■ **WHAT YOU HAVE TO DO**:
How many separate lines of the data contain "Angular"? Give the count and nothing else.

■ **GIVEN RECORDS**:
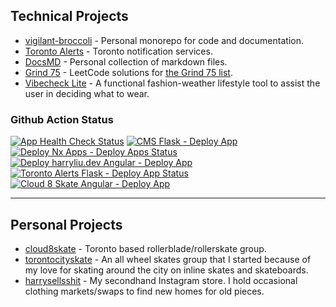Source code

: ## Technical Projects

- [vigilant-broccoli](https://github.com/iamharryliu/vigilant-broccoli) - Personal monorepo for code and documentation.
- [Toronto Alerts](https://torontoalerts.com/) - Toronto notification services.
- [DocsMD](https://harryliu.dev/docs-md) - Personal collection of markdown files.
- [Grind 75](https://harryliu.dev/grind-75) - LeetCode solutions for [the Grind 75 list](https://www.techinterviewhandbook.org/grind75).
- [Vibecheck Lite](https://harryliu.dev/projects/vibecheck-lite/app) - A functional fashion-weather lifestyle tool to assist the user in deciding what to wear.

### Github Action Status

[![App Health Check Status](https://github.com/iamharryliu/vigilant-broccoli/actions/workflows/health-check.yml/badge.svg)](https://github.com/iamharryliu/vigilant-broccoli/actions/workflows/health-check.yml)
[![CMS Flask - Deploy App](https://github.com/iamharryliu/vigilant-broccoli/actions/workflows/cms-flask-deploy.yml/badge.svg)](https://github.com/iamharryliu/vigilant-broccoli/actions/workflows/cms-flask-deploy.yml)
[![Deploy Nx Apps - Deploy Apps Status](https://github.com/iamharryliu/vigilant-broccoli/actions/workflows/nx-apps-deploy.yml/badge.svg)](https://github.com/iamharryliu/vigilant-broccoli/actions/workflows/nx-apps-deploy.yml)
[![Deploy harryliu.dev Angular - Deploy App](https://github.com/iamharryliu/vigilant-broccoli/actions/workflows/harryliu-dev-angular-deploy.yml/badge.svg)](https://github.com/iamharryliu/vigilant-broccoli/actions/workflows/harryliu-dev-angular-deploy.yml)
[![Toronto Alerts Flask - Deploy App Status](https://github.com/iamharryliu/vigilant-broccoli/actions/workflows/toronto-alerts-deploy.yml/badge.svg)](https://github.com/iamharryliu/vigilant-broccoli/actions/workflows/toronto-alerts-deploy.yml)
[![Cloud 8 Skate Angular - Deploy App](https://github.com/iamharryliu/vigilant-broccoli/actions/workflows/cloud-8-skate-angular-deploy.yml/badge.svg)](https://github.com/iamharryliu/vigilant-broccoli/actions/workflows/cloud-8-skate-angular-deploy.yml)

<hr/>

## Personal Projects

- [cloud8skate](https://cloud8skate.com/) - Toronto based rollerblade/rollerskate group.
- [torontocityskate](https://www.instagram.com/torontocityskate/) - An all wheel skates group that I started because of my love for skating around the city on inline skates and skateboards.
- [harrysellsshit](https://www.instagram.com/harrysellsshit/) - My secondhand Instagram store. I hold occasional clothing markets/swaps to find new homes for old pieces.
--
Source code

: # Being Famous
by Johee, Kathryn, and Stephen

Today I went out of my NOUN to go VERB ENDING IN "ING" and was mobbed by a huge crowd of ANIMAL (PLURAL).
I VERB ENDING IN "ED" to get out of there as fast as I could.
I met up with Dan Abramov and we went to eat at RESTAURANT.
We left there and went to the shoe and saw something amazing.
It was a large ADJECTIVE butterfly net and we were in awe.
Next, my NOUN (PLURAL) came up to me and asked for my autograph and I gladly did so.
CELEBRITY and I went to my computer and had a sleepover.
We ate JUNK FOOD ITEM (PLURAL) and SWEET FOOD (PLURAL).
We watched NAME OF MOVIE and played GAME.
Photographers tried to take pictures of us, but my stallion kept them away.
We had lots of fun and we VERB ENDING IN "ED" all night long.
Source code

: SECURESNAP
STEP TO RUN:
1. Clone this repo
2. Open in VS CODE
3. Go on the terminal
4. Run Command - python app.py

■ **REPLY**:
2